=== Dataset records ===

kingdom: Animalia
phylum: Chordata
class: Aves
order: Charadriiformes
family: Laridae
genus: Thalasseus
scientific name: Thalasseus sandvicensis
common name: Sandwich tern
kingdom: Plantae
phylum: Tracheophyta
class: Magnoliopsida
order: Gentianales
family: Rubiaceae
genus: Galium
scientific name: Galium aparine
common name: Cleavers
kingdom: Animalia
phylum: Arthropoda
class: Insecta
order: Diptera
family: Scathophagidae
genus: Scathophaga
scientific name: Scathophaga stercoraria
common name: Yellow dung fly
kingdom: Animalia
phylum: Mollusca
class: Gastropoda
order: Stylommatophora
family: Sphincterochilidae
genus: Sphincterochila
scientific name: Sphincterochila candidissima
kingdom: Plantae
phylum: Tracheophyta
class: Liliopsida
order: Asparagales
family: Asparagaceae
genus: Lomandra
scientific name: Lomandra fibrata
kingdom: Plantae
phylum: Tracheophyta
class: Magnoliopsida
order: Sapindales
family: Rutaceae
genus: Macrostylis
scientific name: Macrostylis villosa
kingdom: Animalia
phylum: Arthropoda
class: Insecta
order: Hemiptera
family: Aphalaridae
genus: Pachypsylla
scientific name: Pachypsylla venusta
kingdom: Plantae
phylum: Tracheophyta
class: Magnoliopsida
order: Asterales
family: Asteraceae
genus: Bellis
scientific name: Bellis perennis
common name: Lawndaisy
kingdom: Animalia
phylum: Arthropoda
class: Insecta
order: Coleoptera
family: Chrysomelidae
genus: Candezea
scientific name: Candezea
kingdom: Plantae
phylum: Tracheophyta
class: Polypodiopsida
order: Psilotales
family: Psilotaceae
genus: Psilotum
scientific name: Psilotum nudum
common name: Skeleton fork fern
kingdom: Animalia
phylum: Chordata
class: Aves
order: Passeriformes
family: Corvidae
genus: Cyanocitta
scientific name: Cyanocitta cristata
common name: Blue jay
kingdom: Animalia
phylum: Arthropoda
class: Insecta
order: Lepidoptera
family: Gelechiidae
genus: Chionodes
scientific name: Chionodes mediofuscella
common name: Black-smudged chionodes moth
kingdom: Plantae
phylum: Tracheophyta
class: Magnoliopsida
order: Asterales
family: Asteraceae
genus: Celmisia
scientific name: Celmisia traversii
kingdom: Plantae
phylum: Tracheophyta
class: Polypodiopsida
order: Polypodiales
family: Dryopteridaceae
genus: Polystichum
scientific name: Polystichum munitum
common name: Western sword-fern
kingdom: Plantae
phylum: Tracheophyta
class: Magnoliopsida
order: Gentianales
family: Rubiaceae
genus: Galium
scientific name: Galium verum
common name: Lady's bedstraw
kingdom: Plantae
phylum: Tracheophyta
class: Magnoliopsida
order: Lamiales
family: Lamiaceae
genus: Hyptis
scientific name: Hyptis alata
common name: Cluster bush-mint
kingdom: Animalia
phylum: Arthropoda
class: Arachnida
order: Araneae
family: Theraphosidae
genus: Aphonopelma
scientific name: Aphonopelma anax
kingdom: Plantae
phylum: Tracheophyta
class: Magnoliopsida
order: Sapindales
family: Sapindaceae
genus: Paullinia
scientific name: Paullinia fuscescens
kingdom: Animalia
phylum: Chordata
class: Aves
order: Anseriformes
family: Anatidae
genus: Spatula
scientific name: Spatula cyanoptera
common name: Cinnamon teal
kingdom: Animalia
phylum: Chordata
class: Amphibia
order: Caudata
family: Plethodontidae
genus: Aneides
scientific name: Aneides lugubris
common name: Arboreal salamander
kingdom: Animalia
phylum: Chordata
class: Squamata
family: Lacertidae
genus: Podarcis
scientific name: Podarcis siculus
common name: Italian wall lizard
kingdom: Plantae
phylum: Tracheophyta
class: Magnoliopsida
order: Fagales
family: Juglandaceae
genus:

===

What you should do. Update the lines between the one holding "class: Liliopsida" and the one holding "genus: Cyanocitta", inclusive, by replacing "scientific name" with "binomial name" and leaving everything else unchanged. Give only those lines.

Response.
class: Liliopsida
order: Asparagales
family: Asparagaceae
genus: Lomandra
binomial name: Lomandra fibrata
kingdom: Plantae
phylum: Tracheophyta
class: Magnoliopsida
order: Sapindales
family: Rutaceae
genus: Macrostylis
binomial name: Macrostylis villosa
kingdom: Animalia
phylum: Arthropoda
class: Insecta
order: Hemiptera
family: Aphalaridae
genus: Pachypsylla
binomial name: Pachypsylla venusta
kingdom: Plantae
phylum: Tracheophyta
class: Magnoliopsida
order: Asterales
family: Asteraceae
genus: Bellis
binomial name: Bellis perennis
common name: Lawndaisy
kingdom: Animalia
phylum: Arthropoda
class: Insecta
order: Coleoptera
family: Chrysomelidae
genus: Candezea
binomial name: Candezea
kingdom: Plantae
phylum: Tracheophyta
class: Polypodiopsida
order: Psilotales
family: Psilotaceae
genus: Psilotum
binomial name: Psilotum nudum
common name: Skeleton fork fern
kingdom: Animalia
phylum: Chordata
class: Aves
order: Passeriformes
family: Corvidae
genus: Cyanocitta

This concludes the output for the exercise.